- _EXERCISE INSTRUCTIONS_:
Your answer should restate each line of the data below word for word.

[Stored items from a collection]
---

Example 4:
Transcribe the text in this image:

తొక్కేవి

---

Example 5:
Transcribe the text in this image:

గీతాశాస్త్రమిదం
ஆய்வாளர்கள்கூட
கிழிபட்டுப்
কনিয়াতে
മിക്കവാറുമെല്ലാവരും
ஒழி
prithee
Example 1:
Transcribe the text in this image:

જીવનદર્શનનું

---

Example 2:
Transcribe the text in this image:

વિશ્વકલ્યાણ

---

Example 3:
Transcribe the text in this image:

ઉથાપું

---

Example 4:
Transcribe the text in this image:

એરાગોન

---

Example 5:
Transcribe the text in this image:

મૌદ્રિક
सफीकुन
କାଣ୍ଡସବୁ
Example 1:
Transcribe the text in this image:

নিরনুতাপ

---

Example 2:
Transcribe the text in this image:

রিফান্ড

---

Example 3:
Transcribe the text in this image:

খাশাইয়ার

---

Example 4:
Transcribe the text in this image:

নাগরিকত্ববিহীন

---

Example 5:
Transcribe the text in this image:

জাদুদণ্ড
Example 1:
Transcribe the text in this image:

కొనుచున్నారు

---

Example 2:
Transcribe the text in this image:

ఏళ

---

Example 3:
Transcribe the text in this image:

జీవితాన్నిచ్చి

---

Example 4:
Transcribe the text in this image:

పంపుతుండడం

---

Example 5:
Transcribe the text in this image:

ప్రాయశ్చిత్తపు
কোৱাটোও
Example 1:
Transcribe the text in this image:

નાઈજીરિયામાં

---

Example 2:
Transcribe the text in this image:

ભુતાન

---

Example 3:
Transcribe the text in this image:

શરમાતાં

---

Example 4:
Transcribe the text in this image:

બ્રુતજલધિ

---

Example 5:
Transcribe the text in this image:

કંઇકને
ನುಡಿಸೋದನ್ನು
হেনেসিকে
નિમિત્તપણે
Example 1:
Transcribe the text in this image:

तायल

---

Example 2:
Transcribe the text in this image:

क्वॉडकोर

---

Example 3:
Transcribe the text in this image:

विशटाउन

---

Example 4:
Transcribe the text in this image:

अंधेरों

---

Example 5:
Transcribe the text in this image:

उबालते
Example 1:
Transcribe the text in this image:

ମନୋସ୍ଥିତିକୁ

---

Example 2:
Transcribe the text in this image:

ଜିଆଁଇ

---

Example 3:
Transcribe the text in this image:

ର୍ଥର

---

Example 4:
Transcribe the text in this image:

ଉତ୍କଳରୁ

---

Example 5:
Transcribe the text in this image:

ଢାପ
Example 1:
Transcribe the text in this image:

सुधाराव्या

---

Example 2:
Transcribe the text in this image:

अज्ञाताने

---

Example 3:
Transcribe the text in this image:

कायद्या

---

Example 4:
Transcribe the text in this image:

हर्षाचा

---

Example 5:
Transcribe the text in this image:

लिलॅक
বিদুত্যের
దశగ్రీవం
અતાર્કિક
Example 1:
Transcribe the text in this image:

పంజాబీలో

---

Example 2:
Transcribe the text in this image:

- _THE COMPLETED TASK_:
---

Example 4:
Transcribe the text in this image:

తొక్కేవి

---

Example 5:
Transcribe the text in this image:

గీతాశాస్త్రమిదం
ஆய்வாளர்கள்கூட
கிழிபட்டுப்
কনিয়াতে
മിക്കവാറുമെല്ലാവരും
ஒழி
prithee
Example 1:
Transcribe the text in this image:

જીવનદર્શનનું

---

Example 2:
Transcribe the text in this image:

વિશ્વકલ્યાણ

---

Example 3:
Transcribe the text in this image:

ઉથાપું

---

Example 4:
Transcribe the text in this image:

એરાગોન

---

Example 5:
Transcribe the text in this image:

મૌદ્રિક
सफीकुन
କାଣ୍ଡସବୁ
Example 1:
Transcribe the text in this image:

নিরনুতাপ

---

Example 2:
Transcribe the text in this image:

রিফান্ড

---

Example 3:
Transcribe the text in this image:

খাশাইয়ার

---

Example 4:
Transcribe the text in this image:

নাগরিকত্ববিহীন

---

Example 5:
Transcribe the text in this image:

জাদুদণ্ড
Example 1:
Transcribe the text in this image:

కొనుచున్నారు

---

Example 2:
Transcribe the text in this image:

ఏళ

---

Example 3:
Transcribe the text in this image:

జీవితాన్నిచ్చి

---

Example 4:
Transcribe the text in this image:

పంపుతుండడం

---

Example 5:
Transcribe the text in this image:

ప్రాయశ్చిత్తపు
কোৱাটোও
Example 1:
Transcribe the text in this image:

નાઈજીરિયામાં

---

Example 2:
Transcribe the text in this image:

ભુતાન

---

Example 3:
Transcribe the text in this image:

શરમાતાં

---

Example 4:
Transcribe the text in this image:

બ્રુતજલધિ

---

Example 5:
Transcribe the text in this image:

કંઇકને
ನುಡಿಸೋದನ್ನು
হেনেসিকে
નિમિત્તપણે
Example 1:
Transcribe the text in this image:

तायल

---

Example 2:
Transcribe the text in this image:

क्वॉडकोर

---

Example 3:
Transcribe the text in this image:

विशटाउन

---

Example 4:
Transcribe the text in this image:

अंधेरों

---

Example 5:
Transcribe the text in this image:

उबालते
Example 1:
Transcribe the text in this image:

ମନୋସ୍ଥିତିକୁ

---

Example 2:
Transcribe the text in this image:

ଜିଆଁଇ

---

Example 3:
Transcribe the text in this image:

ର୍ଥର

---

Example 4:
Transcribe the text in this image:

ଉତ୍କଳରୁ

---

Example 5:
Transcribe the text in this image:

ଢାପ
Example 1:
Transcribe the text in this image:

सुधाराव्या

---

Example 2:
Transcribe the text in this image:

अज्ञाताने

---

Example 3:
Transcribe the text in this image:

कायद्या

---

Example 4:
Transcribe the text in this image:

हर्षाचा

---

Example 5:
Transcribe the text in this image:

लिलॅक
বিদুত্যের
దశగ్రీవం
અતાર્કિક
Example 1:
Transcribe the text in this image:

పంజాబీలో

---

Example 2:
Transcribe the text in this image:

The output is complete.